Stephanie Siebert, ist systemische Beraterin (DGSF) und Coach. Sie gibt einen Impuls über innere Ruhe, Werte und Vertrauen in bewegten Zeiten. Anschließend ist Zeit für eine Diskussion über Hannas
feministische Dimensionen, über Gelassenheit und innere Anker.

Donnerstag, 23. April - „Für Sorge – Wie Equal Care gelingen kann“
Zu Gast: Jo Lücke
Warum übernehmen viele Frauen mehr Sorgearbeit – sichtbar und unsichtbar? In „Für Sorge“ zeigt Jo Lücke, wie Wissen, Selbstwert und moralische Verantwortung zusammenwirken und Ungleichheit im Alltag festschreiben. Sie macht deutlich, welche Rollenbilder und Erwartungen wirken und welche Veränderungen von allen Seiten nötig sind, damit Care-Arbeit sichtbar, wertgeschätzt und gerecht verteilt wird.
Jo Lücke ist Politikwissenschaftlerin und Volkswirtin. Sie gründete die Liga für unbezahlte Arbeit als politische Interessensvertretung der Care-Arbeitenden.

Dienstag, 5. Mai - „Witches, Bitches, It-Girls. Wie patriachale Mythen uns bis heute prägen“ 
Zu Gast: Rebekka Endler
Warum werden in Krimis immer nur weiße, junge cis-Frauen gerettet? Wer hat Sarah aus ihrer Geschichte gestrichen? Kann es rechten Feminismus geben? Und warum verschwinden weibliche Leistungsträger*innen aus dem Kulturellen Gedächtnis?
Rebekka Endler ist Autorin, Journalistin und Podcasterin. In diesem EINFACH: feministisch zeigt sie auf, wie Frauen vom Patriachat gegeneinander ausgespielt werden und welche Denkmuster hinter den Frauenbildern Witch, Bitch & It-Girl (Hexe, Hure und Gesellschaftsliebling) stecken.
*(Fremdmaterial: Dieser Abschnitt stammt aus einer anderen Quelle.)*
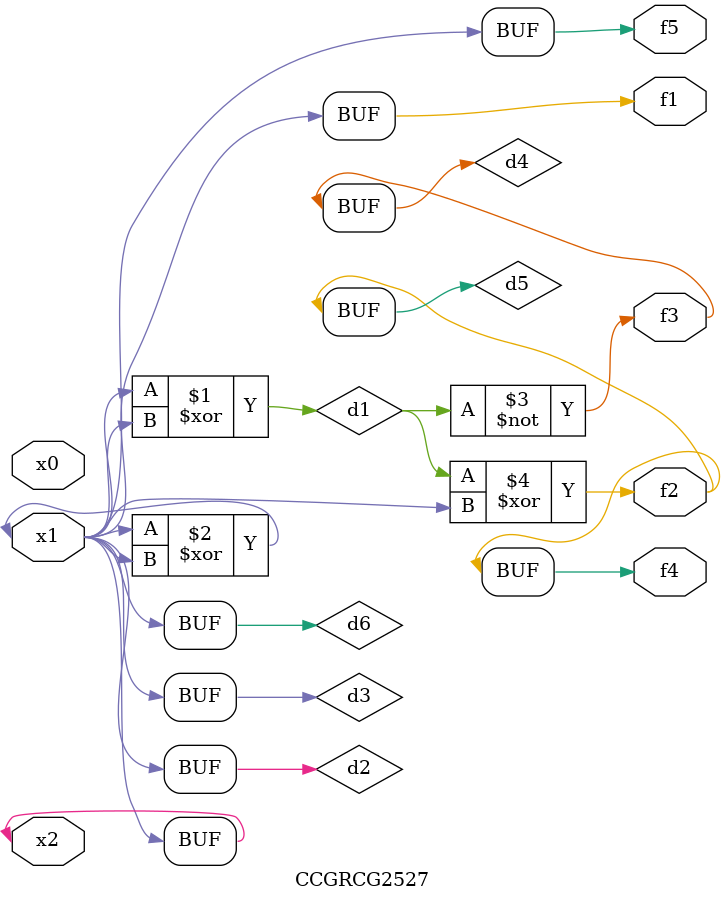
<source format=v>
module CCGRCG2527(
	input x0, x1, x2,
	output f1, f2, f3, f4, f5
);

	wire d1, d2, d3, d4, d5, d6;

	xor (d1, x1, x2);
	buf (d2, x1, x2);
	xor (d3, x1, x2);
	nor (d4, d1);
	xor (d5, d1, d2);
	buf (d6, d2, d3);
	assign f1 = d6;
	assign f2 = d5;
	assign f3 = d4;
	assign f4 = d5;
	assign f5 = d6;
endmodule

</source>
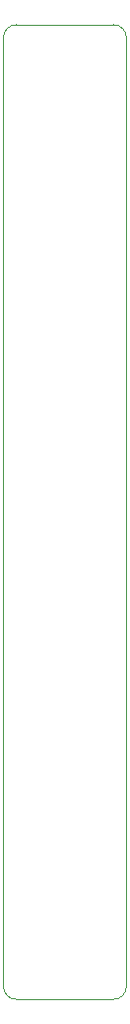
<source format=gbr>
G04 #@! TF.GenerationSoftware,KiCad,Pcbnew,(5.1.5)-3*
G04 #@! TF.CreationDate,2021-03-11T16:40:43+00:00*
G04 #@! TF.ProjectId,ProgrammingAdapter,50726f67-7261-46d6-9d69-6e6741646170,rev?*
G04 #@! TF.SameCoordinates,Original*
G04 #@! TF.FileFunction,Profile,NP*
%FSLAX46Y46*%
G04 Gerber Fmt 4.6, Leading zero omitted, Abs format (unit mm)*
G04 Created by KiCad (PCBNEW (5.1.5)-3) date 2021-03-11 16:40:43*
%MOMM*%
%LPD*%
G04 APERTURE LIST*
%ADD10C,0.050000*%
G04 APERTURE END LIST*
D10*
X50550000Y-48500000D02*
X50550000Y-42950000D01*
X50550000Y-79650000D02*
X50550000Y-74100000D01*
X50550000Y-74100000D02*
X50550000Y-48500000D01*
X50550000Y-113000000D02*
X50550000Y-79650000D01*
X50550000Y-118600000D02*
X50550000Y-113000000D01*
X50550000Y-122250000D02*
X50550000Y-118600000D01*
X50550000Y-41450000D02*
X50550000Y-42950000D01*
X61050000Y-74100000D02*
X61050000Y-122250000D01*
X61050000Y-122250000D02*
G75*
G02X59950000Y-123350000I-1100000J0D01*
G01*
X51650000Y-123350000D02*
G75*
G02X50550000Y-122250000I0J1100000D01*
G01*
X50550000Y-41450000D02*
G75*
G02X51650000Y-40350000I1100000J0D01*
G01*
X59950000Y-40350000D02*
G75*
G02X61050000Y-41450000I0J-1100000D01*
G01*
X59950000Y-40350000D02*
X51650000Y-40350000D01*
X61050000Y-74100000D02*
X61050000Y-41450000D01*
X51650000Y-123350000D02*
X59950000Y-123350000D01*
M02*

</source>
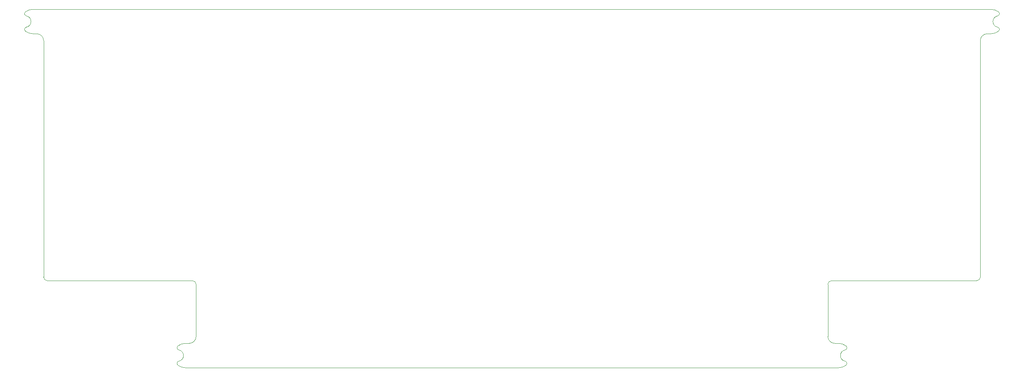
<source format=gbr>
%TF.GenerationSoftware,KiCad,Pcbnew,(7.0.0)*%
%TF.CreationDate,2023-08-24T19:00:58+02:00*%
%TF.ProjectId,QAZISOKLEWTFBBQ,51415a49-534f-44b4-9c45-575446424251,rev?*%
%TF.SameCoordinates,Original*%
%TF.FileFunction,Profile,NP*%
%FSLAX46Y46*%
G04 Gerber Fmt 4.6, Leading zero omitted, Abs format (unit mm)*
G04 Created by KiCad (PCBNEW (7.0.0)) date 2023-08-24 19:00:58*
%MOMM*%
%LPD*%
G01*
G04 APERTURE LIST*
%TA.AperFunction,Profile*%
%ADD10C,0.100000*%
%TD*%
G04 APERTURE END LIST*
D10*
X199019963Y-96111255D02*
G75*
G03*
X199019963Y-98563745I242537J-1226245D01*
G01*
X196056250Y-80962500D02*
G75*
G03*
X195262500Y-81756250I50J-793800D01*
G01*
X20057124Y-25496135D02*
G75*
G03*
X20057128Y-23043666I-242524J1226235D01*
G01*
X199229947Y-95226104D02*
G75*
G03*
X197587500Y-94662500I-1642447J-2111396D01*
G01*
X53392519Y-98563652D02*
G75*
G03*
X53182553Y-99448895I97081J-490548D01*
G01*
X21489591Y-26944910D02*
X22314591Y-26944910D01*
X21489591Y-21594910D02*
X230922604Y-21597033D01*
X23814590Y-28444910D02*
G75*
G03*
X22314591Y-26944910I-1499990J10D01*
G01*
X232565045Y-22160644D02*
G75*
G03*
X230922604Y-21597033I-1642445J-2111356D01*
G01*
X55650000Y-94662500D02*
X54825000Y-94662500D01*
X230097604Y-26947004D02*
G75*
G03*
X228597604Y-28447033I-4J-1499996D01*
G01*
X19847169Y-22158546D02*
G75*
G03*
X20057128Y-23043665I306931J-394654D01*
G01*
X230097604Y-26947033D02*
X230922604Y-26947033D01*
X23812500Y-80168750D02*
G75*
G03*
X24606250Y-80962500I793800J50D01*
G01*
X57150000Y-81756250D02*
G75*
G03*
X56356250Y-80962500I-793800J-50D01*
G01*
X199019973Y-96111307D02*
G75*
G03*
X199229947Y-95226104I-96973J490507D01*
G01*
X57150000Y-93162500D02*
X57150000Y-81756250D01*
X55650000Y-94662500D02*
G75*
G03*
X57150000Y-93162500I0J1500000D01*
G01*
X230922604Y-26947028D02*
G75*
G03*
X232565051Y-26383429I-4J2675028D01*
G01*
X232355066Y-23045784D02*
G75*
G03*
X232565051Y-22160638I-96966J490484D01*
G01*
X53182612Y-95226180D02*
G75*
G03*
X53392537Y-96111255I306988J-394620D01*
G01*
X54825000Y-94662500D02*
G75*
G03*
X53182553Y-95226104I0J-2675000D01*
G01*
X23812500Y-80168750D02*
X23814591Y-28444910D01*
X195262500Y-93162500D02*
G75*
G03*
X196762500Y-94662500I1500000J0D01*
G01*
X53392537Y-98563745D02*
G75*
G03*
X53392537Y-96111255I-242537J1226245D01*
G01*
X56356250Y-80962500D02*
X24606250Y-80962500D01*
X53182553Y-99448896D02*
G75*
G03*
X54825000Y-100012500I1642447J2111396D01*
G01*
X199229914Y-99448853D02*
G75*
G03*
X199019963Y-98563746I-306914J394653D01*
G01*
X195262500Y-81756250D02*
X195262500Y-93162500D01*
X20057128Y-25496153D02*
G75*
G03*
X19847145Y-26381305I97012J-490497D01*
G01*
X197587500Y-94662500D02*
X196762500Y-94662500D01*
X232355055Y-23045725D02*
G75*
G03*
X232355067Y-25498277I242545J-1226275D01*
G01*
X232565090Y-26383479D02*
G75*
G03*
X232355067Y-25498278I-306990J394679D01*
G01*
X197587500Y-100012500D02*
G75*
G03*
X199229947Y-99448896I0J2675000D01*
G01*
X227806250Y-80962500D02*
G75*
G03*
X228600000Y-80168750I-50J793800D01*
G01*
X228597604Y-28447033D02*
X228600000Y-80168750D01*
X21489591Y-21594903D02*
G75*
G03*
X19847144Y-22158515I9J-2674997D01*
G01*
X197587500Y-100012500D02*
X54825000Y-100012500D01*
X19847146Y-26381303D02*
G75*
G03*
X21489591Y-26944910I1642454J2111403D01*
G01*
X227806250Y-80962500D02*
X196056250Y-80962500D01*
M02*

</source>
Anschließend ist Zeit für Diskussionen.
EINFACH: feministisch

Dienstag, 2. Juni - „Stärker als Wut“
Zu Gast: Stefanie Lohaus

»Was mich motiviert hat, mein Leben dem Kampf gegen (…) strukturelle Diskriminierung zu widmen, ist, etwas Konstruktives aus der Wut zu schaffen.«, sagt Lohaus. In Stärker als Wut zeichnet sie feministische Debatten durch die Jahrzehnte nach, plädiert für eine feministische Erinnerungskultur und wirft einen Blick in die Zukunft. Zwei Jahre nach Erscheinen ihres Buches, diskutieren wir in diesem
EINFACH: feministisch über Optimismus und Roll-Back, Erfolge und Utopien.
Die Journalistin Stefanie Lohaus ist Teil des Leitungsteams der Europäischen Akademie für Frauen in Politik und Wirtschaft (EAF Berlin) und Mitbegründerin des Missy Magazins.